_RAW DATA_

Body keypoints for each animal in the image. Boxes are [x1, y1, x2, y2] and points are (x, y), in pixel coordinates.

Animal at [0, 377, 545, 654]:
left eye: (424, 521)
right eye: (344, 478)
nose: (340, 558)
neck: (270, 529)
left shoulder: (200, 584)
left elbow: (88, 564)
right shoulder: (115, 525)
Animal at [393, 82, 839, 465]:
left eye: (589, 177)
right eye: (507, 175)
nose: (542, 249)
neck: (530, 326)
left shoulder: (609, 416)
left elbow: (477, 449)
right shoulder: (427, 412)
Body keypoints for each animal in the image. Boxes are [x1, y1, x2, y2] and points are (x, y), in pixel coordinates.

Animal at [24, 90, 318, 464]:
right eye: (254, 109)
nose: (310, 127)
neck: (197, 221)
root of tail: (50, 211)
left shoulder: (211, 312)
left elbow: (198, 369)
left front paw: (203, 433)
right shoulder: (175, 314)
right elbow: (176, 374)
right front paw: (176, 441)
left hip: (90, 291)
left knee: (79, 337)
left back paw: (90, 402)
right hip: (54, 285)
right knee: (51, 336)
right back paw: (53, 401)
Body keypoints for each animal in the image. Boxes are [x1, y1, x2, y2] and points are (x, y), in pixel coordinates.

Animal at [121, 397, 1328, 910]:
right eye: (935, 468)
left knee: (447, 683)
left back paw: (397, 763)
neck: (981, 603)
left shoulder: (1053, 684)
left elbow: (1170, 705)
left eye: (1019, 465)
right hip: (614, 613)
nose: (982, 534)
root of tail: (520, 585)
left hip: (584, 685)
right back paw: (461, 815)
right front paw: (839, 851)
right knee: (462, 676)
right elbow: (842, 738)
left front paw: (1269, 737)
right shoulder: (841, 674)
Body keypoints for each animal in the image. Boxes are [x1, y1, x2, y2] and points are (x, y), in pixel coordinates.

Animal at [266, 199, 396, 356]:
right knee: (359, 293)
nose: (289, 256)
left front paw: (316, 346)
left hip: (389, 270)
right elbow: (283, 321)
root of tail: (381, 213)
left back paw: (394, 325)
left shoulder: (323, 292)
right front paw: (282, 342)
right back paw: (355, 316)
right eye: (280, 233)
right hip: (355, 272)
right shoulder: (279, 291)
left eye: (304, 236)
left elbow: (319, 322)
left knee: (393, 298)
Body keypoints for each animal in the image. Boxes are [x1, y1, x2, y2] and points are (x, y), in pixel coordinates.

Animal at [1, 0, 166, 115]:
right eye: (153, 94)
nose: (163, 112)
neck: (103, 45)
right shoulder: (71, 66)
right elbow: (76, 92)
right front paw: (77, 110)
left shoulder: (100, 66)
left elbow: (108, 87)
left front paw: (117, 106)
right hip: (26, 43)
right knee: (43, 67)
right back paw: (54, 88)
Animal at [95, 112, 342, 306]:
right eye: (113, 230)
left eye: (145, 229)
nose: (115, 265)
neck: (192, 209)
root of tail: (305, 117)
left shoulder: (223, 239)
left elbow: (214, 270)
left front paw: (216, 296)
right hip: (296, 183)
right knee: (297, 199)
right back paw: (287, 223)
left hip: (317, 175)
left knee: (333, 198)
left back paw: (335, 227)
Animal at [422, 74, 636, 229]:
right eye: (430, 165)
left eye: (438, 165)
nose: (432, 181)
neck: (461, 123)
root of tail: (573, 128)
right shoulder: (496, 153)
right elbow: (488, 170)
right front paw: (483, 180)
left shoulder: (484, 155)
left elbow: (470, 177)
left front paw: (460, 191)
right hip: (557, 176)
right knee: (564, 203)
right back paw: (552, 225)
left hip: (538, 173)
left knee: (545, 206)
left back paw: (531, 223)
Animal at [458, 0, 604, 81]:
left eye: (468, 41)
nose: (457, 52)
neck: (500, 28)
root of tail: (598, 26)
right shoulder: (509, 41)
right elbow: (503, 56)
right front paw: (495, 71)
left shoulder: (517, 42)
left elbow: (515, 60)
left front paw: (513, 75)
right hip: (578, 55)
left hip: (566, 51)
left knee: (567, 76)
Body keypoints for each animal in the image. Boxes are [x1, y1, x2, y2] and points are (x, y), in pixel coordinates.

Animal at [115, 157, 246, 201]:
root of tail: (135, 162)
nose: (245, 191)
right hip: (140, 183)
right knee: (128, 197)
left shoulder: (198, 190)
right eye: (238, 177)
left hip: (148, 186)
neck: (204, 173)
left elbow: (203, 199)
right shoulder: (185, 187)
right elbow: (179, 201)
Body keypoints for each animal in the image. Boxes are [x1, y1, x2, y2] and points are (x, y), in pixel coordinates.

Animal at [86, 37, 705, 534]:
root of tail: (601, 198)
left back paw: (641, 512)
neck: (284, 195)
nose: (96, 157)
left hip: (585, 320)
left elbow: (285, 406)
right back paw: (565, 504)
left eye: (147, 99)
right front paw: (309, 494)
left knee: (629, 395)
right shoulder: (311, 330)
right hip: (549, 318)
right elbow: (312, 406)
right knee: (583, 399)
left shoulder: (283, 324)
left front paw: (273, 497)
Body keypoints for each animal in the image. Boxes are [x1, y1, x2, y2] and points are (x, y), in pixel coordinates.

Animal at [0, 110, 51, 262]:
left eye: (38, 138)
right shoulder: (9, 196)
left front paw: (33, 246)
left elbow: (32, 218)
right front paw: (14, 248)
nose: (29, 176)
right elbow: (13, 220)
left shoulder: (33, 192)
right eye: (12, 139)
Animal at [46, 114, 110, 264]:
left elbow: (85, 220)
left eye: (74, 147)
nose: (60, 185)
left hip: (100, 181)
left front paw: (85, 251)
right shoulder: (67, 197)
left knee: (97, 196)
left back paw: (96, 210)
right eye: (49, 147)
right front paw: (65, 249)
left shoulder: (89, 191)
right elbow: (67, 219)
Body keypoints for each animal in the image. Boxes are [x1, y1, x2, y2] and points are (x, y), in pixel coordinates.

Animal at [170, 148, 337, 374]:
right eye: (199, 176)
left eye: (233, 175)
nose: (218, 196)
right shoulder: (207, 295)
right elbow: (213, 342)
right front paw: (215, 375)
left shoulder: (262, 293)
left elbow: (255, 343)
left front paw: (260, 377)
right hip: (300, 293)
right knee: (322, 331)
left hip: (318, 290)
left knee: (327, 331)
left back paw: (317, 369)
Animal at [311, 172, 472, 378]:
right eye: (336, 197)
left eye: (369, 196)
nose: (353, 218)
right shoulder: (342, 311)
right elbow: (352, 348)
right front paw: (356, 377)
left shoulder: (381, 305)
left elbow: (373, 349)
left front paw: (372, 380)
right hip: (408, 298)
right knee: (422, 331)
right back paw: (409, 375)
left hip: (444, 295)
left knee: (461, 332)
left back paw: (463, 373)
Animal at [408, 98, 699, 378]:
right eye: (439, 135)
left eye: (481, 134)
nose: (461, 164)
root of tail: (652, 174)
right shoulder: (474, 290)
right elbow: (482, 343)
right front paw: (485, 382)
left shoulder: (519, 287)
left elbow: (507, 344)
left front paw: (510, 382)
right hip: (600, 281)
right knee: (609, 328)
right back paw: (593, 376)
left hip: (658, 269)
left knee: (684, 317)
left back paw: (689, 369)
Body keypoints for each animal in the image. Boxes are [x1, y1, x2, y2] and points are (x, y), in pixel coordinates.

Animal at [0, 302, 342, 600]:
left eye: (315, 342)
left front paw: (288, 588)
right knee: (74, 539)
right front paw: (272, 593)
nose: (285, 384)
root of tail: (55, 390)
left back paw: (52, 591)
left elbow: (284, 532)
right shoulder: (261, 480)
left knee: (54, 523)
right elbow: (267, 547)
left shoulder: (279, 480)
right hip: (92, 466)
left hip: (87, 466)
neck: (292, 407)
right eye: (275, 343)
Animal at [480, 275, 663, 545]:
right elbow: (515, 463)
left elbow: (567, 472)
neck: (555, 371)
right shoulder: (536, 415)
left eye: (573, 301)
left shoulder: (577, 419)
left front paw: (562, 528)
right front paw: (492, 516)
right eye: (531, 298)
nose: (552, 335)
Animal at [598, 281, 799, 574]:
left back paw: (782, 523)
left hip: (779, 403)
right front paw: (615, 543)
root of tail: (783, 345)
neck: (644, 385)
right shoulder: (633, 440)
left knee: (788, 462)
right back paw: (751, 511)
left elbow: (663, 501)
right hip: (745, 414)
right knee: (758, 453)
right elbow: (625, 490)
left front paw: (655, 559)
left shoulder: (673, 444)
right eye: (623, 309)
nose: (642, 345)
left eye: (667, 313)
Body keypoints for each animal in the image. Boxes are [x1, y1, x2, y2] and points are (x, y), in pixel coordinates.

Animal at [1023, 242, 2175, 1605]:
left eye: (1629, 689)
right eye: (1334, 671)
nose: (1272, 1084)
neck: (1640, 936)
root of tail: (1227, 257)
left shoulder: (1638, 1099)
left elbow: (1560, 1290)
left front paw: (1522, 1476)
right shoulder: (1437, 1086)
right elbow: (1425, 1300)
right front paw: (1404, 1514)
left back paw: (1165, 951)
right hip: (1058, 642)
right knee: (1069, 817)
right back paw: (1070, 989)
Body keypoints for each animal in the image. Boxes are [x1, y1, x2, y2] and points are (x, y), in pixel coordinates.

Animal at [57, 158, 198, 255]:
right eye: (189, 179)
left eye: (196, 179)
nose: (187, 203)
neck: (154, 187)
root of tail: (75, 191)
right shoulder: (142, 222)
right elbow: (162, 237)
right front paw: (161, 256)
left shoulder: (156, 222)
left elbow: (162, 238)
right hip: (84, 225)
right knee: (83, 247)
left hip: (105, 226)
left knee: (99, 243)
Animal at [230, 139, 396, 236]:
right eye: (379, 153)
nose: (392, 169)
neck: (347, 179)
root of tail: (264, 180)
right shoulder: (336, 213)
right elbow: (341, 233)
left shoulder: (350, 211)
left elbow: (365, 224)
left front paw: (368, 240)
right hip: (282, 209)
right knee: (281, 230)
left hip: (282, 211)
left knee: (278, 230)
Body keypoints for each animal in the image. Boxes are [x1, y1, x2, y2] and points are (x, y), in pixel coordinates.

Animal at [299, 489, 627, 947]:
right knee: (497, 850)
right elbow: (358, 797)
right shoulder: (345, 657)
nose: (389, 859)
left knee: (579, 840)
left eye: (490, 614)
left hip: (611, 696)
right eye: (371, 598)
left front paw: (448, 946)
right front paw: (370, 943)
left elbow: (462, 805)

_WHAT THIS TASK INVOLVES_
Repeat exactly the lines above from the one with "right hip: (54, 285)" up to and including the one with "right knee: (564, 203)". No other line belongs in the reply.

_WRITTEN REPLY_
right hip: (54, 285)
right knee: (51, 336)
right back paw: (53, 401)
Body keypoints for each animal in the image. Boxes are [x1, y1, x2, y2] and points are (x, y), in pixel coordinates.

Animal at [121, 397, 1328, 910]:
right eye: (935, 468)
left knee: (447, 683)
left back paw: (397, 763)
neck: (981, 603)
left shoulder: (1053, 684)
left elbow: (1170, 705)
left eye: (1019, 465)
right hip: (614, 613)
nose: (982, 534)
root of tail: (520, 585)
left hip: (584, 685)
right back paw: (461, 815)
right front paw: (839, 851)
right knee: (462, 676)
right elbow: (842, 738)
left front paw: (1269, 737)
right shoulder: (841, 674)
Body keypoints for each animal in the image. Boxes are [x1, y1, x2, y2] and points are (x, y), in pixel coordinates.

Animal at [266, 199, 396, 356]:
right knee: (359, 293)
nose: (289, 256)
left front paw: (316, 346)
left hip: (389, 270)
right elbow: (283, 321)
root of tail: (381, 213)
left back paw: (394, 325)
left shoulder: (323, 292)
right front paw: (282, 342)
right back paw: (355, 316)
right eye: (280, 233)
right hip: (355, 272)
right shoulder: (279, 291)
left eye: (304, 236)
left elbow: (319, 322)
left knee: (393, 298)
Body keypoints for each animal in the image. Boxes are [x1, y1, x2, y2] and points are (x, y), in pixel coordinates.

Animal at [1, 0, 166, 115]:
right eye: (153, 94)
nose: (163, 112)
neck: (103, 45)
right shoulder: (71, 66)
right elbow: (76, 92)
right front paw: (77, 110)
left shoulder: (100, 66)
left elbow: (108, 87)
left front paw: (117, 106)
right hip: (26, 43)
right knee: (43, 67)
right back paw: (54, 88)
Animal at [95, 112, 342, 306]:
right eye: (113, 230)
left eye: (145, 229)
nose: (115, 265)
neck: (192, 209)
root of tail: (305, 117)
left shoulder: (223, 239)
left elbow: (214, 270)
left front paw: (216, 296)
right hip: (296, 183)
right knee: (297, 199)
right back paw: (287, 223)
left hip: (317, 175)
left knee: (333, 198)
left back paw: (335, 227)
Animal at [422, 74, 636, 229]:
right eye: (430, 165)
left eye: (438, 165)
nose: (432, 181)
neck: (461, 123)
root of tail: (573, 128)
right shoulder: (496, 153)
right elbow: (488, 170)
right front paw: (483, 180)
left shoulder: (484, 155)
left elbow: (470, 177)
left front paw: (460, 191)
right hip: (557, 176)
right knee: (564, 203)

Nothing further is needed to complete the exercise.